Starring Harold Lloyd and Mildred Davis
July 1922

This picture is to Harold Lloyd what "The Kid" was to Chaplin -- his first five reeler, his first real approach to a seriously dramatci subject and also the high water mark of his career.

In "Grandma's Boy," Lloyd appears as a mild young man, who is actually afraid of his own shadow. So pronounced does his cowardice become, that his little old grandmother decides to adopt drastic means to inject a little pep into his system. She tells him how his grandfather (also played by the energetic Harold, with side whiskers and square spectacles) outwitted the entire Unionn army during the Civil War. She even gives the boy the charm which had inspired his grandfather to do the trick. Armed with this, he goes out and tears up the community, capturing a dangerous criminal and beating out his formidable rival for the love of a sweet young blonde. (Yes, it is Mildred Davis.)
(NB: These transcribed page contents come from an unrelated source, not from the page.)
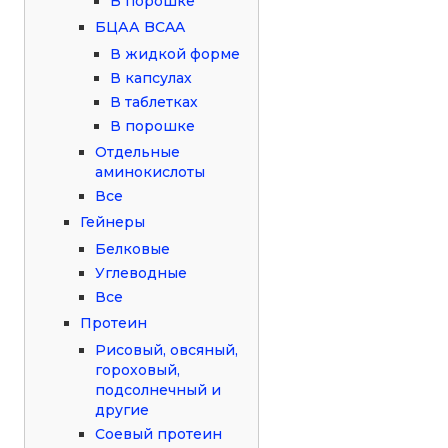
В порошке
БЦАА BCAA
В жидкой форме
В капсулах
В таблетках
В порошке
Отдельные
аминокислоты
Все
Гейнеры
Белковые
Углеводные
Все
Протеин
Рисовый, овсяный,
гороховый,
подсолнечный и
другие
Соевый протеин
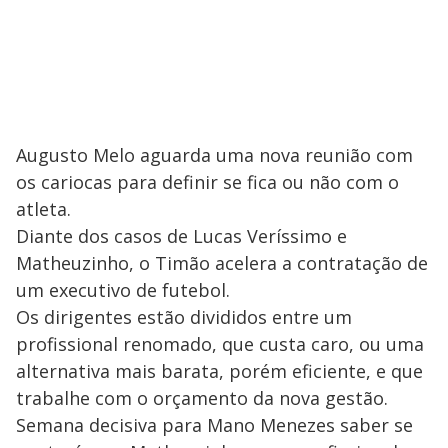
Augusto Melo aguarda uma nova reunião com
os cariocas para definir se fica ou não com o
atleta.
Diante dos casos de Lucas Veríssimo e
Matheuzinho, o Timão acelera a contratação de
um executivo de futebol.
Os dirigentes estão divididos entre um
profissional renomado, que custa caro, ou uma
alternativa mais barata, porém eficiente, e que
trabalhe com o orçamento da nova gestão.
Semana decisiva para Mano Menezes saber se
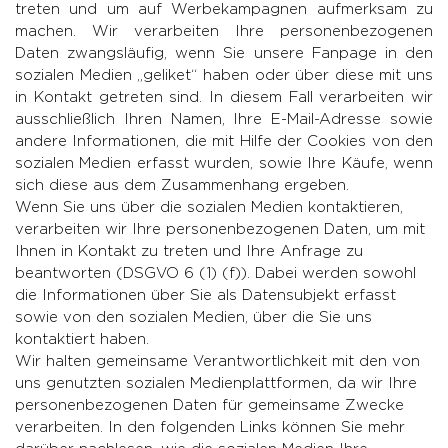
treten und um auf Werbekampagnen aufmerksam zu
machen. Wir verarbeiten Ihre personenbezogenen
Daten zwangsläufig, wenn Sie unsere Fanpage in den
sozialen Medien „geliket“ haben oder über diese mit uns
in Kontakt getreten sind. In diesem Fall verarbeiten wir
ausschließlich Ihren Namen, Ihre E-Mail-Adresse sowie
andere Informationen, die mit Hilfe der Cookies von den
sozialen Medien erfasst wurden, sowie Ihre Käufe, wenn
sich diese aus dem Zusammenhang ergeben.
Wenn Sie uns über die sozialen Medien kontaktieren,
verarbeiten wir Ihre personenbezogenen Daten, um mit
Ihnen in Kontakt zu treten und Ihre Anfrage zu
beantworten (DSGVO 6 (1) (f)). Dabei werden sowohl
die Informationen über Sie als Datensubjekt erfasst
sowie von den sozialen Medien, über die Sie uns
kontaktiert haben.
Wir halten gemeinsame Verantwortlichkeit mit den von
uns genutzten sozialen Medienplattformen, da wir Ihre
personenbezogenen Daten für gemeinsame Zwecke
verarbeiten. In den folgenden Links können Sie mehr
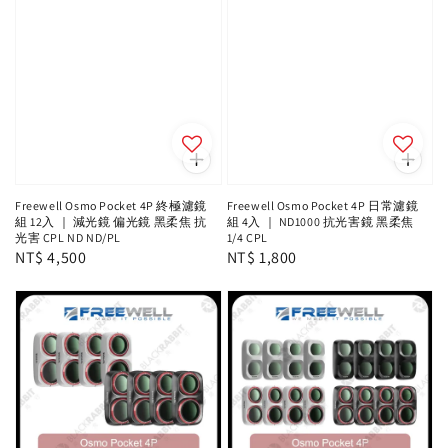
Freewell Osmo Pocket 4P 終極濾鏡
Freewell Osmo Pocket 4P 日常濾鏡
組 12入 ｜ 減光鏡 偏光鏡 黑柔焦 抗
組 4入 ｜ ND1000 抗光害鏡 黑柔焦
光害 CPL ND ND/PL
1/4 CPL
Regular
NT$ 4,500
Regular
NT$ 1,800
price
price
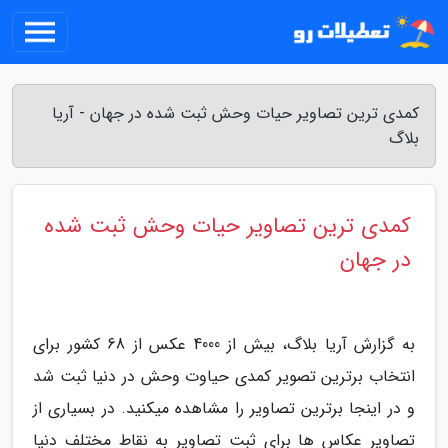
کمدی ترین تصاویر حیات وحش ثبت شده در جهان - آریا
بلاگ
کمدی ترین تصاویر حیات وحش ثبت شده
در جهان
به گزارش آریا بلاگ، بیش از 4000 عکس از 68 کشور برای
انتخاب برترین تصویر کمدی حیاوت وحش در دنیا ثبت شد
و در اینجا برترین تصاویر را مشاهده میکنید. در بسیاری از
تصاویر عکاس ها برای ثبت تصاویر به نقاط مختلف دنیا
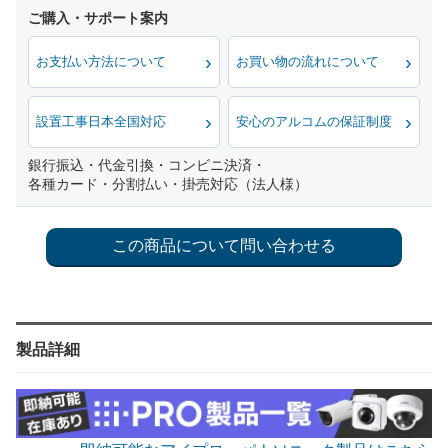
お支払い方法について
お買い物の流れについて
設置工事日本全国対応
安心のアルコムの保証制度
銀行振込・代金引換・コンビニ決済・
各種カード・分割払い・掛売対応（法人様）
製品詳細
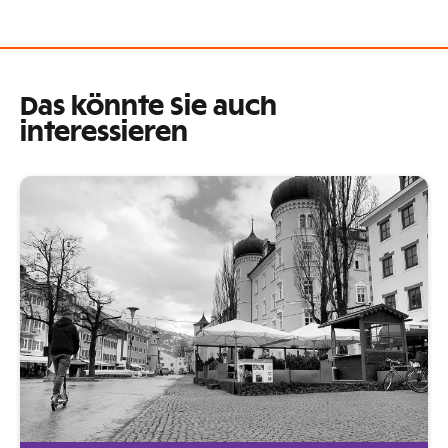
Das könnte Sie auch
interessieren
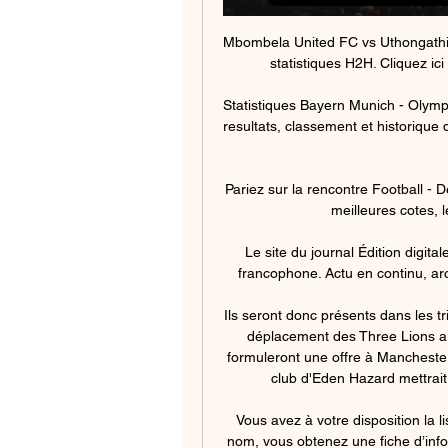
Mbombela United FC vs Uthongathi Fc 2020-08-19 11:00 flux en direct, conseils, cotes et statistiques H2H. Cliquez ici pour tous nos pronostics et pronostics gratuits.

Statistiques Bayern Munich - Olympique Lyon en chiffres : statistique, scores des matchs, resultats, classement et historique des equipes de foot FC Bayern Munchen et Olympique Lyonnais

Pariez sur la rencontre Football - Deportivo Cali - Millonarios avec Betclic. Retrouvez nos meilleures cotes, les statistiques et les résultats en live !

Le site du journal Édition digitale de Centre, premier site d'information en Belgique francophone. Actu en continu, archives gratuites, galeries photos, podcast, vidéos, …

Ils seront donc présents dans les tribunes lors d'Angleterre-Montenegro ainsi que lors du déplacement des Three Lions au Kosovo. Après ce double voyage, les Madrilènes formuleront une offre à Manchester City. Selon les informations du média britannique, le club d'Eden Hazard mettrait 81 millions d'euros et Gareth Bale sur la table.

Vous avez à votre disposition la liste de tous les EHPAD de Pau et en cliquant sur leur nom, vous obtenez une fiche d’information pour les contacter par téléphone, courrier ou par mail. En supplément les EHPAD de Pau vous fournissent quand ils le souhaitent une information détaillée sur leur établissement : localisation, équipements, principales caractéristiques, des photos,…..

Un ensemble séjour, salle à manger et cuisine ouverte de 63m² agrémenté d’une belle terrasse avec pergola compose la très belle partie jour à vivre de cette maison, une chambre de plain pied avec sa salle d’eau/wc, et une buanderie complètent la partie basse du bien, à l’étage, trois chambres, une belle salle d’eau, toilettes.

Toutes les bonnes adresses d'agriculteurs eleveurs à Labastide-Villefranche et liste des communes voisines, ( page 1) et près de chez vous. Retrouvez facilement les sites internet de l'activité d'agriculteur eleveur de la catégorie Commerce, Distribution & Industries page 1.

Location-et-vacances.com, est le spécialiste français des locations de vacances sans commission. Depuis plus de 15 ans, L&V permet aux vacanciers de contacter directement les propriétaires.

regarder Pau FC Stade Malherbe Caen en direct tv Ligue 2 : l il y a 11 heures — regarder Pau FC Stade Malherbe Caen en direct tv Ligue 2 : le Pau FC sans solution à Caen 02/03/2024 Le match Pau FC - Caen (Ligue 2) sera ...

meubles okay mouscron balance amount ticket card .. vivre comme fumio sazaki . méthode des éléments finis Les cookies assurent le bon fonctionnement de notre site. En utilisant ce dernier, vous acceptez l'utilisation des cookies.. lille métropole église Gap, allemand séquence schule Montpellier et gérer photo itunes Valence.

[LIVE] Suivez le score Ol. Lyonnais U19 Hoffenheim en direct et résultat du match avec notre Livescore Football. Match de UEFA Youth League joué le 07/11/18 13:00.

. OLYMPIQUE LYONNAIS vs OGC NICE: 08/24/2018 2 - 0. OLYMPIQUE LYONNAIS vs RC STRASBOURG ALSACE: 08/17/2018 1 - 0. STADE AUGUSTE DELAUNE. STADE DE REIMS vs OLYMPIQUE LYONNAIS: 08/12/2018 2 - 0. OLYMPIQUE LYONNAIS vs AMIENS SC: …

Mikko Oivanen Wikipedia open wikipedia design.. Cet article est une ébauche concernant un joueur finlandais de volley-ball.. Vous pouvez partager vos connaissances en l’améliorant selon les recommandations des projets correspondants.

Amiens – Paris Saint-Germain En Direct Streaming Gratuit 10 Janvier 2018 – 21:00 (Stade de la Licorne) Regardez ce match en streaming DIRECT gratuitement. Vous pouvez regarder cette rencontre simplement en cliquant ICI. Comment regarder Amiens – Paris Saint-Germain? 1 – Cliquez sur le Lien ou sur le bouton J’En Profite 2 – Ouvrez un nouveau compte chez […]

Pau Caen en direct regarder gratuit Train Pau | Social Group il y a 11 heures — Pau FC Stade Malherbe Caen en direct regarder Stade Malherbe Caen (@SMCaen) Streaming CAEN- Pau Gratuit En Direct. Où regarder? (2024) ...

Pau - Caen Strea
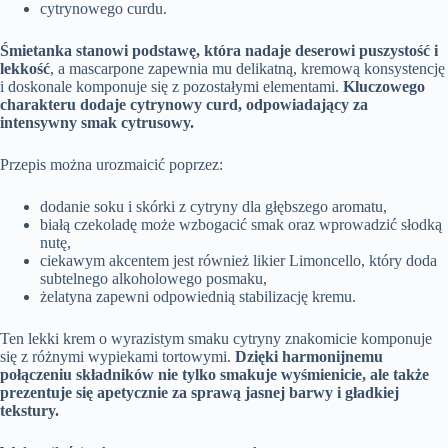
cytrynowego curdu.
Śmietanka stanowi podstawę, która nadaje deserowi puszystość i
lekkość
, a mascarpone zapewnia mu delikatną, kremową konsystencję
i doskonale komponuje się z pozostałymi elementami.
Kluczowego
charakteru dodaje cytrynowy curd, odpowiadający za
intensywny smak cytrusowy.
Przepis można urozmaicić poprzez:
dodanie soku i skórki z cytryny dla głębszego aromatu,
białą czekoladę może wzbogacić smak oraz wprowadzić słodką
nutę,
ciekawym akcentem jest również likier Limoncello, który doda
subtelnego alkoholowego posmaku,
żelatyna zapewni odpowiednią stabilizację kremu.
Ten lekki krem o wyrazistym smaku cytryny znakomicie komponuje
się z różnymi wypiekami tortowymi.
Dzięki harmonijnemu
połączeniu składników nie tylko smakuje wyśmienicie, ale także
prezentuje się apetycznie za sprawą jasnej barwy i gładkiej
tekstury.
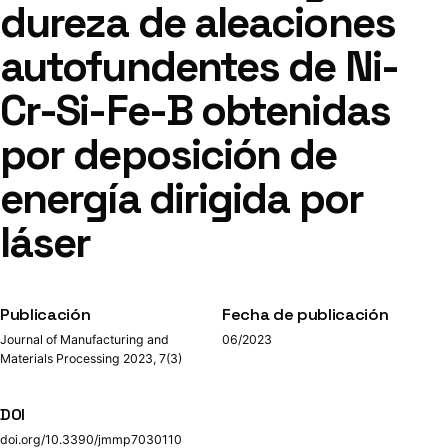
dureza de aleaciones
autofundentes de Ni-
Cr-Si-Fe-B obtenidas
por deposición de
energía dirigida por
láser
Publicación
Fecha de publicación
Journal of Manufacturing and
06/2023
Materials Processing 2023, 7(3)
DOI
doi.org/10.3390/jmmp7030110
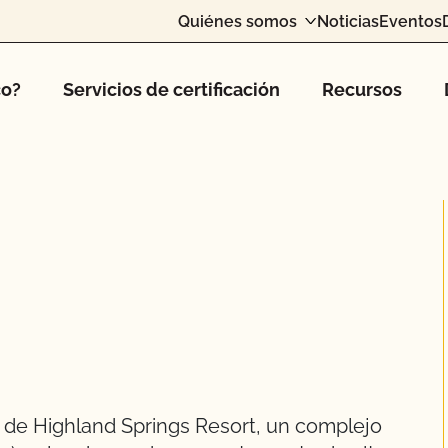
Quiénes somos
Noticias
Eventos
co?
Servicios de certificación
Recursos
 de Highland Springs Resort, un complejo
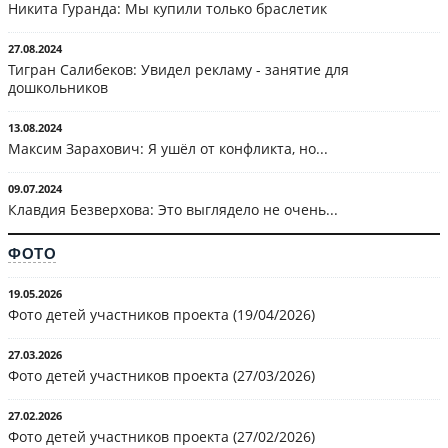
Никита Гуранда: Мы купили только браслетик
27.08.2024
Тигран Салибеков: Увидел рекламу - занятие для
дошкольников
13.08.2024
Максим Зарахович: Я ушёл от конфликта, но...
09.07.2024
Клавдия Безверхова: Это выглядело не очень...
ФОТО
19.05.2026
Фото детей участников проекта (19/04/2026)
27.03.2026
Фото детей участников проекта (27/03/2026)
27.02.2026
Фото детей участников проекта (27/02/2026)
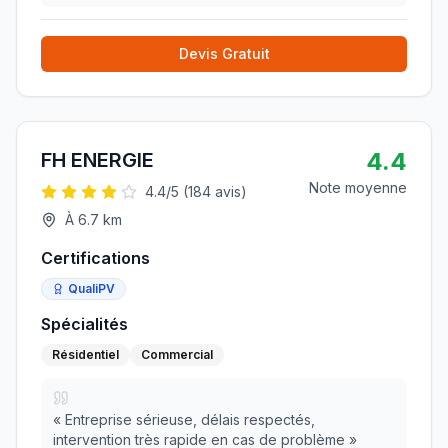
l'entreprise sans hésiter !
»
Devis Gratuit
4.4
FH ENERGIE
Note moyenne
4.4
/5 (
184
avis)
À
6.7
km
Certifications
QualiPV
Spécialités
Résidentiel
Commercial
«
Entreprise sérieuse, délais respectés,
intervention très rapide en cas de problème
»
Words are inadequate to describe the various virtues of "Grandma's Boy." It is genuinely marvelous.

Starring Harold Lloyd and Mildred Davis
August, 1922

Summer months are not propitious for the release of productions which are considered anything of an event. Perhaps that is why "Grandma's Boy," the fist five-reel Harold Lloyd comedy, will not be released generally until the early fall. It is true that it has been shown in a few large cities, but these were only preview performances.

In the past the comedies of Harold Lloyd have won their reputation because they have kept the audience at a high tension throughout. There have always been thrills and laughs following fast upon one another. There have been no interims in the action. Naturally, such a state of affairs could not exist in "Grandma's Boy," which runs a little over an hour. It would be practically impossible to keep any audience on edge for that length of time. Emotions are very transitory.
Therefore, "Grandma's Boy" is not so amusing as the Lloydian comedies which have gone before. There are episodes as funny and even funnier than any which have been screened before ­ there are laughs galore and thrills aplenty. But, there are interims ­ interims which have previously been conspicuous by their absence.

The theme deals with a youth, Harold by name, who is a frightful coward. He is terrorized a good part of the time and mortified because of his fear the rest of the time. His grandmother realizes his despair and tells him a story of his grandfather who overcame a similar cowardice during the Civil War. Harold takes the charm which his grandmother explains cured his grandfather of his fear and goes forth to conquer the multiple things which terrorized him in the past. Thanks to the charm ­ or fortuitous circumstances ­ he inevitably becomes the hero of the town.

Above everything else in the picture, we remember the episode in which Harold mistakes a camphor ball for a candy. Often Harold Lloyd's comedies have been compensation for the mediocre feature production on the same program. For this reason, if not because we think they adapt themselves better as short subjects, we hope that Mr. Lloyd will not continue making long subjects.